TASK DESCRIPTION:
Reproduce the rows that begin at the start of the rows below and end with the line containing "genus: Ribes", including that final line, without any changes.

[START GIVEN RECORDS]

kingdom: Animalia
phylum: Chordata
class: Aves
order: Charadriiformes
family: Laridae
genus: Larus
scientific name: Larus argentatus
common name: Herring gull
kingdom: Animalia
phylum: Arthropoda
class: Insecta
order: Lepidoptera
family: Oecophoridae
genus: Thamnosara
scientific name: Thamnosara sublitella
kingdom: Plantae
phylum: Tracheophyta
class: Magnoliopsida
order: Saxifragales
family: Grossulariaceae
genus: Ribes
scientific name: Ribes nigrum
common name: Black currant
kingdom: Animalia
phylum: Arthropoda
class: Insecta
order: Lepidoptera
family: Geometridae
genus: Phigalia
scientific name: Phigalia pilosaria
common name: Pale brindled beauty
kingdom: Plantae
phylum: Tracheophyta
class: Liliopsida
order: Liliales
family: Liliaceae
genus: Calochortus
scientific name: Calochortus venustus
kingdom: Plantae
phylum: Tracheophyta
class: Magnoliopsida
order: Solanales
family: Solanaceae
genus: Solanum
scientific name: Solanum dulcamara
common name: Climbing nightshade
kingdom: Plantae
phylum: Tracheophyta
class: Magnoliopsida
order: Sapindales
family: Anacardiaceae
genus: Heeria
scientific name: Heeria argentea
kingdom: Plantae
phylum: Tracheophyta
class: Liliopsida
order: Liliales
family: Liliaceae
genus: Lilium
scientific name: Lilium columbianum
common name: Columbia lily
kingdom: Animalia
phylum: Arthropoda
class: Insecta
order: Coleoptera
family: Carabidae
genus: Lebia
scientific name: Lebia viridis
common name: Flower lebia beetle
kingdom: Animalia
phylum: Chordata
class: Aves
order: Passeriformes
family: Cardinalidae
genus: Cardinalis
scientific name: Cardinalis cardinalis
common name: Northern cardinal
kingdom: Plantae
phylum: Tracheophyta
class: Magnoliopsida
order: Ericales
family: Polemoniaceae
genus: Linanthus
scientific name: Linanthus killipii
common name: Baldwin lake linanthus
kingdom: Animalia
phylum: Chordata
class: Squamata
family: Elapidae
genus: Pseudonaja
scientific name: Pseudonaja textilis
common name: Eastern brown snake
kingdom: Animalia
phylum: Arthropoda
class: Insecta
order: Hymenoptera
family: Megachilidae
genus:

[END GIVEN RECORDS]

FINAL RESULT:
kingdom: Animalia
phylum: Chordata
class: Aves
order: Charadriiformes
family: Laridae
genus: Larus
scientific name: Larus argentatus
common name: Herring gull
kingdom: Animalia
phylum: Arthropoda
class: Insecta
order: Lepidoptera
family: Oecophoridae
genus: Thamnosara
scientific name: Thamnosara sublitella
kingdom: Plantae
phylum: Tracheophyta
class: Magnoliopsida
order: Saxifragales
family: Grossulariaceae
genus: Ribes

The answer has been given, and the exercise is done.